[Source text Boundary: Start]

Or as Kurt Vonnegut has Harrison Starr put it, "Why not write an anti-glacier book?" (An ironic metaphor given global warming.) We can vote all we want, but our elected representatives know that they are answerable not to us, but to those who fund their campaigns and who, with a word to Maureen Dowd and Chris Matthews, will with lies and bullshit eviscerate any candidate who might even think about compromising their absolute power. So it goes.

The economic elite has decided to abandon any notion of ethical and economic progress in favor of mindlessly raping our national economy and our global environment, and offhandedly killing not only our own sons and daughters but any sufficiently weak brown people available to violently demonstrate our "manhood". The rapine and slaughter is so pointless (how many billions of dollars can a person usefully spend?) that the inescapable conclusion is that the economic elite, possessed of virtually unlimited power, has found that this power has not made them happy, has not assuaged the neuroses and pain which drove them to become powerful and wealthy. They are thus savagely taking revenge on the world that has so wronged them by making them rich. And perhaps we—especially we Americans—deserve such retribution: It was we ourselves who made these twisted and desperately unhappy people wealthy beyond the dreams of Croesus. So it goes.

There's no hope of restoring our country's greatness: We have never been great in any moral sense, only violently powerful. There's no hope of establishing any greatness, or even moderating our intrinsic evil. Not only our economic overlords but the nation itself is too powerful, almost absolutely powerful. And it is inevitable, inescapable that power corrupts, and absolute power corrupts absolutely.

The only hope to which a thoughtful, humanistic American can reasonably aspire is to work for a more graceful degradation, to insure that, as we slowly destroy ourselves, we do not take the rest of the world with us in a nuclear holocaust, and that we retain a shred of national dignity (as did Great Britain) and not devolve into chaos and kleptocracy (as did Russia).

It is inevitable that millions, perhaps hundreds of millions, of people are going to die, both in the pointless wars squabbling over first the remaining oil and then later the remaining unpolluted fresh water. Hundreds of millions more will live in desperate misery, displaced by these wars and by the consequences of the inevitable global warming. It is logically and physically possible to prevent such immense tragedy, but it is politically impossible to do so. This is the best case. The worst case is that all of humanity, and perhaps all life on Earth, dies in a nuclear holocaust. So it goes.

You can either live with the inevitability of this tragedy or you can't. If you can't, your only alternative to setting yourself on fire on the steps of the White House is to live in a big city. Reside in New York, Los Angeles, San Francisco, Chicago, etc. (or any large city in any country); you will probably die sooner rather than later, or, at best, live as a miserable refugee. There is no better way of escaping moral culpability for an enormous tragedy than to be among its victims.

[Source text Boundary: End]
[Record set Boundary: Start]

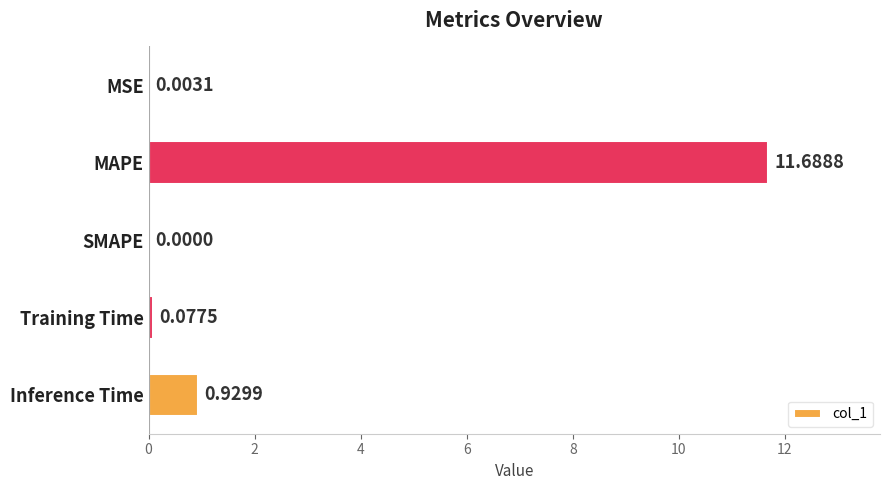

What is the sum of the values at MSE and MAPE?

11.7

[Record set Boundary: End]
[Record set Boundary: Start]

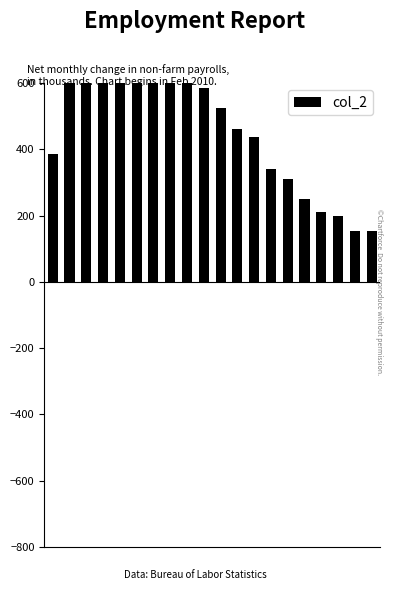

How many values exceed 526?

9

[Record set Boundary: End]

**Exercise instructions:**
1. Reproduce the part of the essay starting with "Or as Kurt Vonnegut" and going on through "power. So it goes.".
2. Which cities does the essay name as places to live?
3. According to the essay, once the remaining oil has been fought over, what resource will wars later be fought over?
Use only the essay as your source.

**Problem solutions:**
1.
Or as Kurt Vonnegut has Harrison Starr put it, "Why not write an anti-glacier book?" (An ironic metaphor given global warming.) We can vote all we want, but our elected representatives know that they are answerable not to us, but to those who fund their campaigns and who, with a word to Maureen Dowd and Chris Matthews, will with lies and bullshit eviscerate any candidate who might even think about compromising their absolute power. So it goes.

2. New York, Los Angeles, San Francisco, Chicago

3. The remaining unpolluted fresh water.